Both also encourage a greater reliance on insurance – for example, electing flood insurance as annual premium payments can help to smooth extreme weather costs over time.
“Longer term, expectations of what extreme weather will come can help us make larger adaptation decisions such as large-scale infrastructure projects to mitigate flood damages,” Bakkensen said. “With good information about future risks on the horizon, we can better estimate the benefits and thereby assess if projects make sense relative to the costs.”
The MAP Dashboard was developed for that purpose.
The resource, which was established through a partnership between the UA, the Southern Arizona Leadership Council, and the Community Foundation for Southern Arizona, has published several other white papers and others planned focusing on issues in the region. The site, then, is meant to eventually offer measurements of progress on social and economic issues, such as poverty, food security, air quality, educational attainment, economic benchmarks and the condition of the labor force.
In Bakkensen and Johnson’s report on extreme weather, the two noted ways weather events can be disruptive, particularly to economic activities.
Flash flooding creates hazards for day-to-day transportation and results in roads being closed for hours or days.
Dust storms can create traffic collisions and fatalities.
High heat can impact outdoor work and worker productivity and can reduce outdoor social activities.
Hail has the potential to destroy property and crops.
“Extreme weather poses an interesting policy problem for local and state governments.

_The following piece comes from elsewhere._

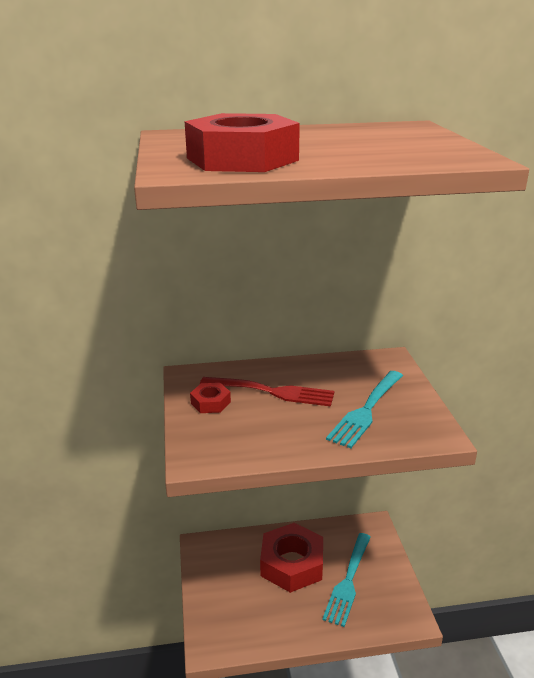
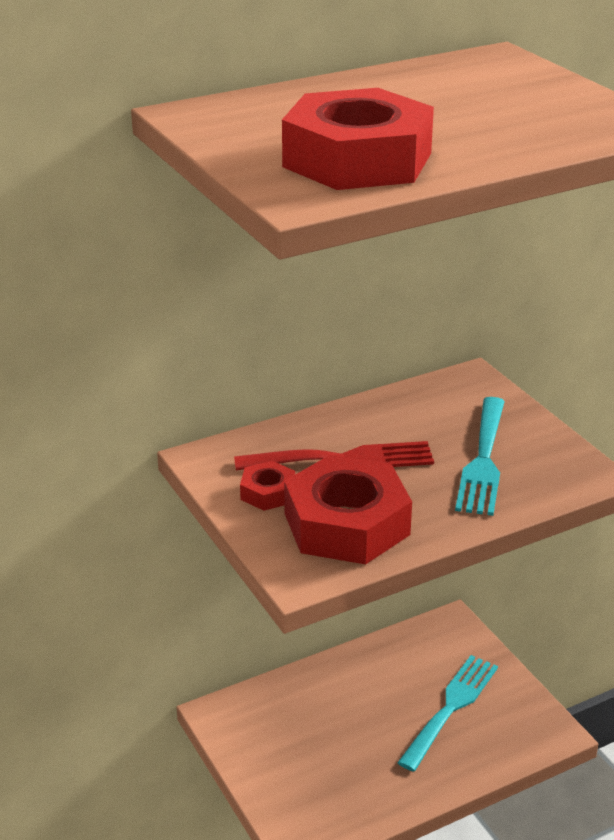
camera: 20 degrees left, 5 degrees up
(292, 564) = (363, 704): red nut -> red nut (346, 524)
(348, 581) = (451, 707): turquoise fork -> turquoise fork turned 150 degrees counterclockwise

While we can anticipate certain events, we may not be able to predict the magnitude when creating a broad policy,” Johnson said.
Yet, Tucson’s weather also provides “opportunities for economic activity, including a vibrant winter tourism economy and growing solar industry across Southern Arizona,” she and Bakkensen noted in the report. Both explained that, in 2015 alone, about 6.5 million overnight visitors spent $3.4 billion in the Tucson region.
Johnson said she is hopeful that the white paper will contributed to how people exchange information, what policies are enacted and how planners construct the built environment.
“Information from white papers like this can illustrate the importance of information and preparedness for policy makers,” Johnson said. “I hope that this white paper reaffirms the importance of information. Professionals and the public will be better off if they understand the risks of extreme weather and can take proper precautions before the storm hits.”